Rewrite the entries from their start through the line containing "Job alerts channel", with every "Click" changed to "Tap" and nothing else altered.

## Dataset records
:::::
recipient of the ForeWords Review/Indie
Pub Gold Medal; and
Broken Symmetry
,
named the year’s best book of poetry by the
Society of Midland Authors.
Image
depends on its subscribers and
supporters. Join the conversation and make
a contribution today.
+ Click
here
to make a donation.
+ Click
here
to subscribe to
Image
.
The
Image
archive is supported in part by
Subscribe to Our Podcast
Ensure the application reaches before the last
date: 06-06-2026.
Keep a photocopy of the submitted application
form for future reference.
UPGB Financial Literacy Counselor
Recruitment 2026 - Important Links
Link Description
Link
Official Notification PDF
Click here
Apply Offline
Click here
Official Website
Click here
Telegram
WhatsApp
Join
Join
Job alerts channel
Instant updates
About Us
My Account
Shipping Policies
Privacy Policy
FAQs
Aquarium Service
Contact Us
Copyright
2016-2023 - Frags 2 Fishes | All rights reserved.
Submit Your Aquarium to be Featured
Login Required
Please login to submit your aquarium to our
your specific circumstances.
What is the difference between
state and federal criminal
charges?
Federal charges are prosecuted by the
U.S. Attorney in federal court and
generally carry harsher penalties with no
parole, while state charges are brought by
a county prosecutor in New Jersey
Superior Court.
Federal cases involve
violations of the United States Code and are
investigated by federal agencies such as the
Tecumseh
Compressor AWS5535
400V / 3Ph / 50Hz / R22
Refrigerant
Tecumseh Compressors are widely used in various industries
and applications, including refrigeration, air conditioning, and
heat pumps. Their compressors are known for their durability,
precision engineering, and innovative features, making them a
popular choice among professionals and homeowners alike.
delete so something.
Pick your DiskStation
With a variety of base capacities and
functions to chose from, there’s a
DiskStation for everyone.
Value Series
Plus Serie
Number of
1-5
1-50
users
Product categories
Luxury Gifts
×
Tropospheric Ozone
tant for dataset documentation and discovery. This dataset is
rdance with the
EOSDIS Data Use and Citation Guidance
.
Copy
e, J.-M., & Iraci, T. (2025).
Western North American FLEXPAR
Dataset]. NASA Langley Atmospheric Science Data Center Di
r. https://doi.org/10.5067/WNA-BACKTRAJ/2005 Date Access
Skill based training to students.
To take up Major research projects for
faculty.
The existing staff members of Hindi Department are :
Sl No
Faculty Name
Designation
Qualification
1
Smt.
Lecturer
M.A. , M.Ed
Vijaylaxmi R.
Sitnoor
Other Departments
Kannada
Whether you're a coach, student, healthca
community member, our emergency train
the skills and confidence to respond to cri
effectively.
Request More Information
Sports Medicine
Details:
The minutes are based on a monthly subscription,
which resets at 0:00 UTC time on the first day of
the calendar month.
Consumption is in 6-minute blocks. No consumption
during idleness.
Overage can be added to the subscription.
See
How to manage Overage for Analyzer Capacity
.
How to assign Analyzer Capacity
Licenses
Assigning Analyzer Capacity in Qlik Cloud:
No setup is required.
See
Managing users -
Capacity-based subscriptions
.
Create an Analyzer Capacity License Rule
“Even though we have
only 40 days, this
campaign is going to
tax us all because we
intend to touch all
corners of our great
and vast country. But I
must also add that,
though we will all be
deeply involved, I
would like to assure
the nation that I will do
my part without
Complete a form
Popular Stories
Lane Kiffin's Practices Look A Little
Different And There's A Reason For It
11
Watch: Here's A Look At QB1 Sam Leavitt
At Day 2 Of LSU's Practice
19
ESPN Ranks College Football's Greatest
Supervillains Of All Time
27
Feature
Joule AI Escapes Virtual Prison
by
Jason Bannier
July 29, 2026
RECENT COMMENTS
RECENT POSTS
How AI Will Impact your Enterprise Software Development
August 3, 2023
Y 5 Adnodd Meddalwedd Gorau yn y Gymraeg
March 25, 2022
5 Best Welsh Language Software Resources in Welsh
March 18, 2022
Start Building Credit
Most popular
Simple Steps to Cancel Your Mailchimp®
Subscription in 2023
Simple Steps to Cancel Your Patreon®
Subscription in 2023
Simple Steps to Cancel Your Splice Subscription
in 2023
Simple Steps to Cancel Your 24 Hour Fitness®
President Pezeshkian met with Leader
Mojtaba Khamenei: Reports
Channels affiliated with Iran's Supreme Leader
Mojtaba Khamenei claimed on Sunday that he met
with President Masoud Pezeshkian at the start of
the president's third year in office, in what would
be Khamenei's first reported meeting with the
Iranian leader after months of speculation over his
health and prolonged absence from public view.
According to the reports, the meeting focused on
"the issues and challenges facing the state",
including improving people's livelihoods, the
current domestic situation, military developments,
:::::
## Response area
recipient of the ForeWords Review/Indie
Pub Gold Medal; and
Broken Symmetry
,
named the year’s best book of poetry by the
Society of Midland Authors.
Image
depends on its subscribers and
supporters. Join the conversation and make
a contribution today.
+ Tap
here
to make a donation.
+ Tap
here
to subscribe to
Image
.
The
Image
archive is supported in part by
Subscribe to Our Podcast
Ensure the application reaches before the last
date: 06-06-2026.
Keep a photocopy of the submitted application
form for future reference.
UPGB Financial Literacy Counselor
Recruitment 2026 - Important Links
Link Description
Link
Official Notification PDF
Tap here
Apply Offline
Tap here
Official Website
Tap here
Telegram
WhatsApp
Join
Join
Job alerts channel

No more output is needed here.